In a statement, FDIC Chairman Martin Gruenberg explicitly linked the slowdown to the fact that the economy is now in its ninth year of expansion. But it is more than just a symptom. Slower lending growth means less fuel for business investment and personal consumption, potentially weighing on economic performance.

After a period of strong lending, it is also typical for defaults to start ticking up as levels of indebtedness rise and bills come due. This is indeed happening, at least among consumers. Credit-card charge-offs soared by 24.5% in the second quarter, according to the FDIC, marking the seventh straight increase.
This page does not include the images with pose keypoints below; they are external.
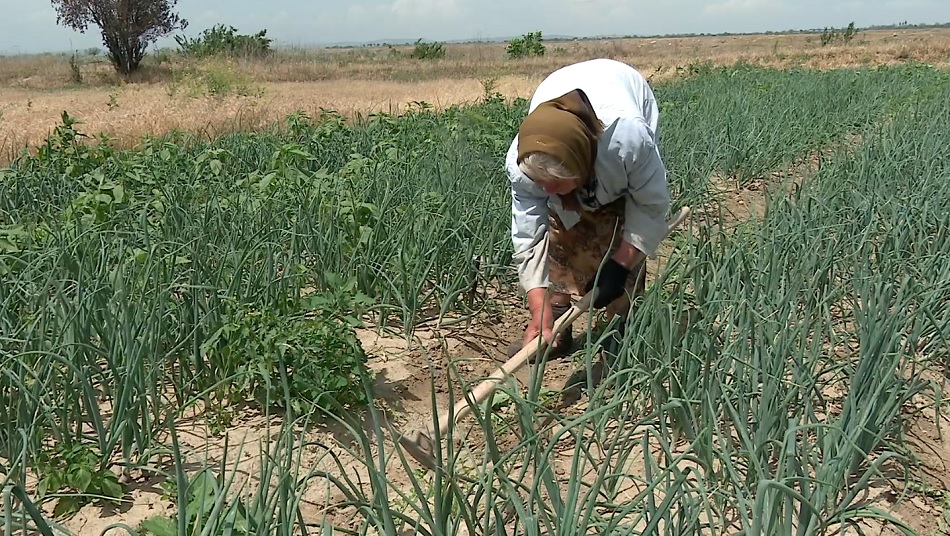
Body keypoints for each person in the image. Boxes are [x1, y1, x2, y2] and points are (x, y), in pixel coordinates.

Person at [505, 58, 672, 360]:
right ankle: (555, 326)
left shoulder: (628, 142)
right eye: (540, 183)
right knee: (558, 224)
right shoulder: (523, 162)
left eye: (555, 181)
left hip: (622, 100)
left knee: (617, 226)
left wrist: (621, 264)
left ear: (582, 163)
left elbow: (649, 207)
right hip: (566, 126)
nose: (547, 190)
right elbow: (529, 234)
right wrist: (538, 303)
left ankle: (623, 327)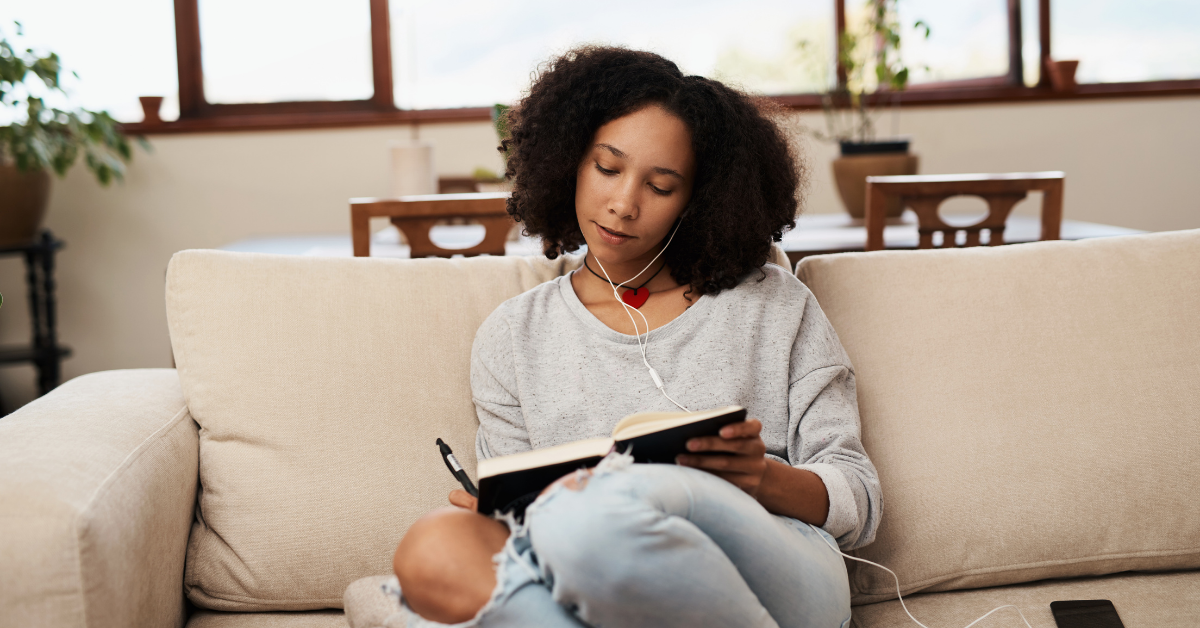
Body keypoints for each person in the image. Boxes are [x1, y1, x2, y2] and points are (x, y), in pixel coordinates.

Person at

Charge-offs on loans to commercial and industrial borrowers, however, declined by 9.7%, possibly due to a recovering energy sector.

Despite these headwinds, banks are doing well for themselves. The nearly 5,800 banks and savings institutions that the FDIC monitors reported $48.3 billion of combined net profits in the second quarter, up 10.7% from a year earlier. This was mostly due to higher interest rates.

Banks have been quick to raise rates on loans but slow to do so on deposits, widening their lending margins.

While good for the banks, rising interest rates are also a symptom of a late-phase expansion, and a potential trigger for an economic slowdown.

These signs of advanced age in the credit cycle don’t mean a recession is imminent, but they do mean it is time to be on the lookout for other signals of an economic downturn. Expansions don’t die of old age, as they say. They also can’t live forever.